The Fast Track Project: Towards the prevention of severe conduct problems in school-age youth.

Conduct Problems Prevention Research Group. (2006). The Fast Track Project: Towards the prevention of severe conduct problems in school-age youth. In N. Heinrichs, K. Hahlweg, & M. Döpfner (Eds.), Strengthening families: Different evidence-based approaches to support child mental health (pp. 439-477). Psychotherapie Verlag.
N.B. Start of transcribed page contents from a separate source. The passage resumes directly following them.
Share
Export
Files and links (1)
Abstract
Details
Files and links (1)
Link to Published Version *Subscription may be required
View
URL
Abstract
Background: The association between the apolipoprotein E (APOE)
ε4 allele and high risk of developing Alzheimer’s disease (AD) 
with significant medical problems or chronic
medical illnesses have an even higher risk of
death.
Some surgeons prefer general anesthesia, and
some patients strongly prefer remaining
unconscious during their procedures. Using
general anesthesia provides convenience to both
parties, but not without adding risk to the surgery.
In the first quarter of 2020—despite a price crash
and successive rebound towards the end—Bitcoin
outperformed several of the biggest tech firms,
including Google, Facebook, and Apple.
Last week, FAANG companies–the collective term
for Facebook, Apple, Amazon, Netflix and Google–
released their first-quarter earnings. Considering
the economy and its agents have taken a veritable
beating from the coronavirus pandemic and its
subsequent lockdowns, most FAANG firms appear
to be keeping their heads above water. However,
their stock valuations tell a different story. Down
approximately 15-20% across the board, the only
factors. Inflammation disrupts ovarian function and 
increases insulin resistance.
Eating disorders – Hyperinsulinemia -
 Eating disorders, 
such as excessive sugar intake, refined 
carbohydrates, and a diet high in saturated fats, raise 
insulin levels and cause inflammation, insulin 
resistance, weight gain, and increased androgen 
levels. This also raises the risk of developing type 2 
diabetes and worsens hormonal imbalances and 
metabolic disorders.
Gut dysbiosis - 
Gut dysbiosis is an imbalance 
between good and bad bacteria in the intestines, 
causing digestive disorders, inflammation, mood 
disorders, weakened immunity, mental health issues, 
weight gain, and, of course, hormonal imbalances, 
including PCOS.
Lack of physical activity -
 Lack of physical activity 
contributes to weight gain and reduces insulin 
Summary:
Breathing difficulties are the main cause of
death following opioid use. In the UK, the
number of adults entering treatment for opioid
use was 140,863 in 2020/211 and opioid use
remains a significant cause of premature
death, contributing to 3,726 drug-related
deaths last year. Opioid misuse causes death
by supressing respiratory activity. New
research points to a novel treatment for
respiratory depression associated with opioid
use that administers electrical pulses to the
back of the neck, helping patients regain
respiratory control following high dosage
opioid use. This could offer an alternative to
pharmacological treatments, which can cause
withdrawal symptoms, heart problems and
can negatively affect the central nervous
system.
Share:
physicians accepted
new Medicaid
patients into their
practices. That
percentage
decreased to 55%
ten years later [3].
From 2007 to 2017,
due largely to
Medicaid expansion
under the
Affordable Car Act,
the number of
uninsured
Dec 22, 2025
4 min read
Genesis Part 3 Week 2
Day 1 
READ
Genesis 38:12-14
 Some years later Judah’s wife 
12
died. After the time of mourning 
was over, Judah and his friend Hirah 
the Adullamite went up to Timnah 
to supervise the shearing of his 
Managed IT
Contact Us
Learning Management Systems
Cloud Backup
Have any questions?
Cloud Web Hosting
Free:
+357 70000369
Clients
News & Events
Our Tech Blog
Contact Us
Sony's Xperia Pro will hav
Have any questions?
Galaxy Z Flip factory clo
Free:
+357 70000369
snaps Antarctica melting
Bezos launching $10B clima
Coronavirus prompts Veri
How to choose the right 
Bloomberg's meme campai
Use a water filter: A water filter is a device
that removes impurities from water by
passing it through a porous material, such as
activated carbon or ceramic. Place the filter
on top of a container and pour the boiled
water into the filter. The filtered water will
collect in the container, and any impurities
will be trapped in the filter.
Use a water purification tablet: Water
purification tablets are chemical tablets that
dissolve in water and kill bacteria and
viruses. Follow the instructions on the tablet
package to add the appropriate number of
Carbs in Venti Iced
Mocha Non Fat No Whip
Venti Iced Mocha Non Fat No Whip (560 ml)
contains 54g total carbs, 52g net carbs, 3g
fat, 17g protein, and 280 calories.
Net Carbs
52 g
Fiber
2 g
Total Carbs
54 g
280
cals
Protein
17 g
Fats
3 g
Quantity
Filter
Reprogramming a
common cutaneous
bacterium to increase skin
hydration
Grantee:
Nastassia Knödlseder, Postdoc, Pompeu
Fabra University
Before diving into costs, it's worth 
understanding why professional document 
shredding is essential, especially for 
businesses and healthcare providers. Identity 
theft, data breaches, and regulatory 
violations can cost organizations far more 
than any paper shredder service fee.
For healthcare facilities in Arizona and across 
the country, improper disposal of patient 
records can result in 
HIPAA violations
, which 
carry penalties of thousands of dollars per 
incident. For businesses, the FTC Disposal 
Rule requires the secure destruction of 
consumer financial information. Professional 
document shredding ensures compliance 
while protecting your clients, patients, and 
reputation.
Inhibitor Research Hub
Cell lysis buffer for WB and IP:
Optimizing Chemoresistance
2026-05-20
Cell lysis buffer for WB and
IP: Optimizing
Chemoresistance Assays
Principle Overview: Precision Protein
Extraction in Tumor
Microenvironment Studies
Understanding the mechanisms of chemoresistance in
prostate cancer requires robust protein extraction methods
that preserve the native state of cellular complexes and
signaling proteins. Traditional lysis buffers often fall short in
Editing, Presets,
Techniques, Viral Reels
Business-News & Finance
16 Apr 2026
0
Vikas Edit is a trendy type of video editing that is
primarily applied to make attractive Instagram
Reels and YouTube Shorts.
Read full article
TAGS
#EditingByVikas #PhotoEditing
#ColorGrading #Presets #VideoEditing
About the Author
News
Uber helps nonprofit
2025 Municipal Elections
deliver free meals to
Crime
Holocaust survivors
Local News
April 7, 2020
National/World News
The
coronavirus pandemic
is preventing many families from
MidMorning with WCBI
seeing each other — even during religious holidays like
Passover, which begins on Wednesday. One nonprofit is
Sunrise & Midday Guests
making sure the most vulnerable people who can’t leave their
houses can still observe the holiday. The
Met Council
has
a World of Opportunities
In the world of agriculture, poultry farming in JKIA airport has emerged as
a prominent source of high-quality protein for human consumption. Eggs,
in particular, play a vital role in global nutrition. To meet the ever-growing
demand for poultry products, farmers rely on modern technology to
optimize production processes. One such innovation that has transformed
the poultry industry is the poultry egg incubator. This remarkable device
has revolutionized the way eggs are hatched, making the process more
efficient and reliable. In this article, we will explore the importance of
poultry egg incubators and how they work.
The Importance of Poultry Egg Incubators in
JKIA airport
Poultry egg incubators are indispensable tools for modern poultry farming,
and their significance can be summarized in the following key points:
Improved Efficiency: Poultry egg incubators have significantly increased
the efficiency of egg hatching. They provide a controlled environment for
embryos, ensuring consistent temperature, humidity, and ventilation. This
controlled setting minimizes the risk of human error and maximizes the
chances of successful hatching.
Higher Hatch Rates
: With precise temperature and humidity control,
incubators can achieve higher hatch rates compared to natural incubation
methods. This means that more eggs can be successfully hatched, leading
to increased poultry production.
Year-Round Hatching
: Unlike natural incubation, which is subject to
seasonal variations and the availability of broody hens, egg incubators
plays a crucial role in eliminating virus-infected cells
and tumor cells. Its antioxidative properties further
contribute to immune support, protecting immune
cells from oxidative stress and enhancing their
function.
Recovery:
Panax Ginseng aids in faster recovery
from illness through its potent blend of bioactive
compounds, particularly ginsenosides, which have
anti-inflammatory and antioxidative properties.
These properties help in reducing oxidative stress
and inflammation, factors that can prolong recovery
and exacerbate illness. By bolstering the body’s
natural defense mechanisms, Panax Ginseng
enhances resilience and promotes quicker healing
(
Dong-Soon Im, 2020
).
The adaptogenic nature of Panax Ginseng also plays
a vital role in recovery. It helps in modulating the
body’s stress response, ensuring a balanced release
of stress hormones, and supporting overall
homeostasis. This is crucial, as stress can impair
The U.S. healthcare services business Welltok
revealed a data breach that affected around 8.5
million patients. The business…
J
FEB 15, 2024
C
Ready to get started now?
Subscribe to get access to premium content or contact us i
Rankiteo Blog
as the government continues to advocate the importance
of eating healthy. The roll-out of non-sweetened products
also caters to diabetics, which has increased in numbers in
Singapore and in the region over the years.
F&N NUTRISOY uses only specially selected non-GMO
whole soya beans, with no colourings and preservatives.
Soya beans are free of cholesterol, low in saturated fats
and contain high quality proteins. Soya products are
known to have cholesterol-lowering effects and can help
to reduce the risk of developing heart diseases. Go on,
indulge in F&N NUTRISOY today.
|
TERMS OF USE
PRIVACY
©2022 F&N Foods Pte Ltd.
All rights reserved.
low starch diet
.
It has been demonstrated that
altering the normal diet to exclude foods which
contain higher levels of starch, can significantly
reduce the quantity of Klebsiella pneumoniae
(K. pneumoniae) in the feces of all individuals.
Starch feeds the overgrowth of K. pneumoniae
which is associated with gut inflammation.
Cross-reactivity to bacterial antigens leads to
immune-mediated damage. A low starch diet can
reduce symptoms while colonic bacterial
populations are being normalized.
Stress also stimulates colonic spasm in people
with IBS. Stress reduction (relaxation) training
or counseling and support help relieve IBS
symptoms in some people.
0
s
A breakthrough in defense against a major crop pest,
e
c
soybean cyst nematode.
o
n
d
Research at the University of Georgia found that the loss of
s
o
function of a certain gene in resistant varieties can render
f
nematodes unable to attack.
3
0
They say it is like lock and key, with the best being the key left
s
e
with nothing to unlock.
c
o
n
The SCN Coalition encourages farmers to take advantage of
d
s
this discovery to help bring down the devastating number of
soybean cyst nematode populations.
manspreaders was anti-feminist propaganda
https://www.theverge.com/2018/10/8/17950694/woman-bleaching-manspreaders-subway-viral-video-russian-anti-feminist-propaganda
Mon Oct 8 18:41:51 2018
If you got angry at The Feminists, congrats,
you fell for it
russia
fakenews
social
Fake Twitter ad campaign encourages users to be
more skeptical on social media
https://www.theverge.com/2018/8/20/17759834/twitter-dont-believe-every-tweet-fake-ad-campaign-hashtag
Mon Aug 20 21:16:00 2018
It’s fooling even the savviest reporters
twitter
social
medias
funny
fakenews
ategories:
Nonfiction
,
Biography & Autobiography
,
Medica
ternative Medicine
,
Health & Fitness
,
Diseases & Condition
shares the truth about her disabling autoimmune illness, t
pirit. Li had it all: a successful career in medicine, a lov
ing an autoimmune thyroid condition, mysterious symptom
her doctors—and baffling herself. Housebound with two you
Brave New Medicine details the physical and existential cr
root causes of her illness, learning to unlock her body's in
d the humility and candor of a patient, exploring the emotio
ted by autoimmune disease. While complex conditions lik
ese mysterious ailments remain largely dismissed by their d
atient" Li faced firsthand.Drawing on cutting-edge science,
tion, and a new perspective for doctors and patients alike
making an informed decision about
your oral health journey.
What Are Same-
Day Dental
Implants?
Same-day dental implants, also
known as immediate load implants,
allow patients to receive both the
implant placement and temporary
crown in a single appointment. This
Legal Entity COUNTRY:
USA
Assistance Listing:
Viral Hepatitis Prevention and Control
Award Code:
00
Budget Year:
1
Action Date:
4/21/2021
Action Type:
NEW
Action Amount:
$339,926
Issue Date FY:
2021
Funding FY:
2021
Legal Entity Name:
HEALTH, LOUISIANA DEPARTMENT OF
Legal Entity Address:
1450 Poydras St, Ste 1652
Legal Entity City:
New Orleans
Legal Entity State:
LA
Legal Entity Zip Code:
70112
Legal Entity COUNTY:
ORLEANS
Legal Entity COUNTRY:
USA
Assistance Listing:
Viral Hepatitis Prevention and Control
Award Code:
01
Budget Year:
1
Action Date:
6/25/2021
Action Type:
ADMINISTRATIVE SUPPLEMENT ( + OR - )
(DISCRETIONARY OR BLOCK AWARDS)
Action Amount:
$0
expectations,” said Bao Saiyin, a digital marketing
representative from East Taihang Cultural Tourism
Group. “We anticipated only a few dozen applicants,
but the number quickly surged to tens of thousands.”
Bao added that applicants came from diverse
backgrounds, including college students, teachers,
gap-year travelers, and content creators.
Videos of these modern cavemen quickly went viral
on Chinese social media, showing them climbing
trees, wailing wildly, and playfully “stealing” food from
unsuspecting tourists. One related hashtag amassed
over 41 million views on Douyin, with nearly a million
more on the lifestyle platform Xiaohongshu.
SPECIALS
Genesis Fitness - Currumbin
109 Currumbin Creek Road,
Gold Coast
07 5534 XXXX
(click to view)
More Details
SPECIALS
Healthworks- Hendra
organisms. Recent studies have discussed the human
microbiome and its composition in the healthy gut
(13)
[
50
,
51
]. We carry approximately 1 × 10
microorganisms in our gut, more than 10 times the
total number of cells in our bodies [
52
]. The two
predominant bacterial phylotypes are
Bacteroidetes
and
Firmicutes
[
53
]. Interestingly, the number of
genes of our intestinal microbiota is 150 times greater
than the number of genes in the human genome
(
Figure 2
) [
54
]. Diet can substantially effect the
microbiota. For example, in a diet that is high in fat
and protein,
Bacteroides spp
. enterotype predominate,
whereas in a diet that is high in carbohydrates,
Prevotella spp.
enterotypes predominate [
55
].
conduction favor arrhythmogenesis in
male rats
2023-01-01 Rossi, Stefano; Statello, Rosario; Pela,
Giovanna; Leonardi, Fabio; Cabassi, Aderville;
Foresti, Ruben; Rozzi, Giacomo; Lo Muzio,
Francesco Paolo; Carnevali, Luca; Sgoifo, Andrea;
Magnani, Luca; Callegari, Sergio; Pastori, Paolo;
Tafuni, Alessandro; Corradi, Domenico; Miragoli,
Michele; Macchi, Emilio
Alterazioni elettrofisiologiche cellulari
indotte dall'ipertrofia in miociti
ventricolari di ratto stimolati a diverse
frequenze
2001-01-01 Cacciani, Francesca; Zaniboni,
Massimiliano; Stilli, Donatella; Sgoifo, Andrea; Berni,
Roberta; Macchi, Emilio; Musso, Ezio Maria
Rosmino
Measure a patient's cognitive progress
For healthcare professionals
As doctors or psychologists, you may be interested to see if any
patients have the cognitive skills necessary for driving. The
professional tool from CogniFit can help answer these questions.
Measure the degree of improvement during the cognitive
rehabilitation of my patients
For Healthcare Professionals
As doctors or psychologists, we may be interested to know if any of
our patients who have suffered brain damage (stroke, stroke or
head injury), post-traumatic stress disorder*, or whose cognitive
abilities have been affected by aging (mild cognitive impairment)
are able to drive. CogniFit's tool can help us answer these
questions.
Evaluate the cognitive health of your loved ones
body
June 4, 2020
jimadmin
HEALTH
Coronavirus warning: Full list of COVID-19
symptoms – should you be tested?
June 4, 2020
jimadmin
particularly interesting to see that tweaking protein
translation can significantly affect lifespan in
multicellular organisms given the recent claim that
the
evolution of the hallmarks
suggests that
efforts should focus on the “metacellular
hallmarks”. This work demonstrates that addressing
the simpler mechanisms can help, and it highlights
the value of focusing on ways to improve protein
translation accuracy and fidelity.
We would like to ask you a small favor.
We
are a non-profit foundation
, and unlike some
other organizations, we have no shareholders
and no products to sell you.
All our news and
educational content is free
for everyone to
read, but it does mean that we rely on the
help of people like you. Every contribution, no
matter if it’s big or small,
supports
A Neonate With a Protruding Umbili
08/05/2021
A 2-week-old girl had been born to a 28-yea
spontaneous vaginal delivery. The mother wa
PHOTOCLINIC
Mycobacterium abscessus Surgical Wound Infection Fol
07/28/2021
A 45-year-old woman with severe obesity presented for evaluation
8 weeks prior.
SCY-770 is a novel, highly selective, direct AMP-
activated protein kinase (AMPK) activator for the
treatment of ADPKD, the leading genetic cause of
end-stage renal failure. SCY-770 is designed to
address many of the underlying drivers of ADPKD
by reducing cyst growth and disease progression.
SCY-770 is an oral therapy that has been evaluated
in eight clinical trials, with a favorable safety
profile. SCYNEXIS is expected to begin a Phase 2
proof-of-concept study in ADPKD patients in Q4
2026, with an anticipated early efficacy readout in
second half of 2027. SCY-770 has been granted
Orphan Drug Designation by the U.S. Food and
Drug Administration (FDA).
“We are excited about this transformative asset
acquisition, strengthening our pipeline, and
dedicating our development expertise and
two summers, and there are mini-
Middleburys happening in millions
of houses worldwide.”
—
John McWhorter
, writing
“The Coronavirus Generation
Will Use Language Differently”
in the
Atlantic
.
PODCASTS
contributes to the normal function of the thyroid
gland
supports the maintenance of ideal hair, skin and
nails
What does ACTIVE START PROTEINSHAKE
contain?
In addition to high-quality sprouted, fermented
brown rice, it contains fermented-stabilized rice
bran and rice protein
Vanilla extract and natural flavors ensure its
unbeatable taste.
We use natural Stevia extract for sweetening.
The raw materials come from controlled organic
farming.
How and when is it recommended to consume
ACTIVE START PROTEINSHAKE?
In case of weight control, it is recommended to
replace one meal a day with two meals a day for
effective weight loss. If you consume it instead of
Abstract: In this chapter, we provide an overview of the Fast Track project as an illustration of new directions evident in prevention science. In 1993, Coie and colleagues described prevention science as a new research discipline being formed at the interface of a number of professional emphases and disciplines, including psychopathology, criminology, psychiatric epidemiology, human development, and education. Prevention science represents an effort to examine risk factors, change processes and intervention effects, using highly rigorous methodology, and thus to provide an empirical basis for the early prevention efforts initiated originally by community psychologists. Coie and colleagues suggested five principles integral to prevention science: 1) prevention programs should address fundamental causal processes; 2) prevention programs should address risk factors before they become stabilized; 3) prevention programs should target those children who are at high risk for the negative outcome to be prevented; 4) prevention programs should optimally involve coordinated activities in multiple domains; and; 5) developmental research has important implications for prevention science.